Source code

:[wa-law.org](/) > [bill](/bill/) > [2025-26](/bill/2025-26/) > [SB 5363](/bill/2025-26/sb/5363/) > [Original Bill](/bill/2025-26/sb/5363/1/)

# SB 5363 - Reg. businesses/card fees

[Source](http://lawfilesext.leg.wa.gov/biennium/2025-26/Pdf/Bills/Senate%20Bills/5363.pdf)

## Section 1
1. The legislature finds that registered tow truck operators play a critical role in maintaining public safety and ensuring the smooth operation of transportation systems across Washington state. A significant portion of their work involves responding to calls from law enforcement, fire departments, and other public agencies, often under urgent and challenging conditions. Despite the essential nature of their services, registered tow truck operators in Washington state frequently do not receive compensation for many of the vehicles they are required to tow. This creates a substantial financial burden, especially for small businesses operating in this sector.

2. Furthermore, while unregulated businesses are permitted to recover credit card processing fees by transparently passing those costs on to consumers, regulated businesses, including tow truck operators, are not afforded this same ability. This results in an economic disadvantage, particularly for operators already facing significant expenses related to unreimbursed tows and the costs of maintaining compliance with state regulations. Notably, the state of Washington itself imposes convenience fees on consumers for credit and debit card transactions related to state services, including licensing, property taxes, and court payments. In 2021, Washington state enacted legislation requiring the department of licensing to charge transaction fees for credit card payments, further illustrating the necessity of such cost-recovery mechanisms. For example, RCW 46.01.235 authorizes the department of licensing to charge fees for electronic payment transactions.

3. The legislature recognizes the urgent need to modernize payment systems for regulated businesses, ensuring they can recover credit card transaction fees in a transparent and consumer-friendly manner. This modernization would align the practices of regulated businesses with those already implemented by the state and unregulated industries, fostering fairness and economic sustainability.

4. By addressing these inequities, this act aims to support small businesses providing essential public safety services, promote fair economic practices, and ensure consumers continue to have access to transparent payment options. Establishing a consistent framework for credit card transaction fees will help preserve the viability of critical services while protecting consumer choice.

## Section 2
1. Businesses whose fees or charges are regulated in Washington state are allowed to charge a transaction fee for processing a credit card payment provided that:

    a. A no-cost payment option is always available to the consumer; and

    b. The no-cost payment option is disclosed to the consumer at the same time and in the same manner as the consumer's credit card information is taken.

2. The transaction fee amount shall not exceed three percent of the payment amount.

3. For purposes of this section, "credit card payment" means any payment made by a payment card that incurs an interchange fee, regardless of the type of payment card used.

★ ★ ★ ★ ★

→ **Requirement**: The data above is to be given again, with every line exact.

→ **Output below**:
Source code

:[wa-law.org](/) > [bill](/bill/) > [2025-26](/bill/2025-26/) > [SB 5363](/bill/2025-26/sb/5363/) > [Original Bill](/bill/2025-26/sb/5363/1/)

# SB 5363 - Reg. businesses/card fees

[Source](http://lawfilesext.leg.wa.gov/biennium/2025-26/Pdf/Bills/Senate%20Bills/5363.pdf)

## Section 1
1. The legislature finds that registered tow truck operators play a critical role in maintaining public safety and ensuring the smooth operation of transportation systems across Washington state. A significant portion of their work involves responding to calls from law enforcement, fire departments, and other public agencies, often under urgent and challenging conditions. Despite the essential nature of their services, registered tow truck operators in Washington state frequently do not receive compensation for many of the vehicles they are required to tow. This creates a substantial financial burden, especially for small businesses operating in this sector.

2. Furthermore, while unregulated businesses are permitted to recover credit card processing fees by transparently passing those costs on to consumers, regulated businesses, including tow truck operators, are not afforded this same ability. This results in an economic disadvantage, particularly for operators already facing significant expenses related to unreimbursed tows and the costs of maintaining compliance with state regulations. Notably, the state of Washington itself imposes convenience fees on consumers for credit and debit card transactions related to state services, including licensing, property taxes, and court payments. In 2021, Washington state enacted legislation requiring the department of licensing to charge transaction fees for credit card payments, further illustrating the necessity of such cost-recovery mechanisms. For example, RCW 46.01.235 authorizes the department of licensing to charge fees for electronic payment transactions.

3. The legislature recognizes the urgent need to modernize payment systems for regulated businesses, ensuring they can recover credit card transaction fees in a transparent and consumer-friendly manner. This modernization would align the practices of regulated businesses with those already implemented by the state and unregulated industries, fostering fairness and economic sustainability.

4. By addressing these inequities, this act aims to support small businesses providing essential public safety services, promote fair economic practices, and ensure consumers continue to have access to transparent payment options. Establishing a consistent framework for credit card transaction fees will help preserve the viability of critical services while protecting consumer choice.

## Section 2
1. Businesses whose fees or charges are regulated in Washington state are allowed to charge a transaction fee for processing a credit card payment provided that:

    a. A no-cost payment option is always available to the consumer; and

    b. The no-cost payment option is disclosed to the consumer at the same time and in the same manner as the consumer's credit card information is taken.

2. The transaction fee amount shall not exceed three percent of the payment amount.

3. For purposes of this section, "credit card payment" means any payment made by a payment card that incurs an interchange fee, regardless of the type of payment card used.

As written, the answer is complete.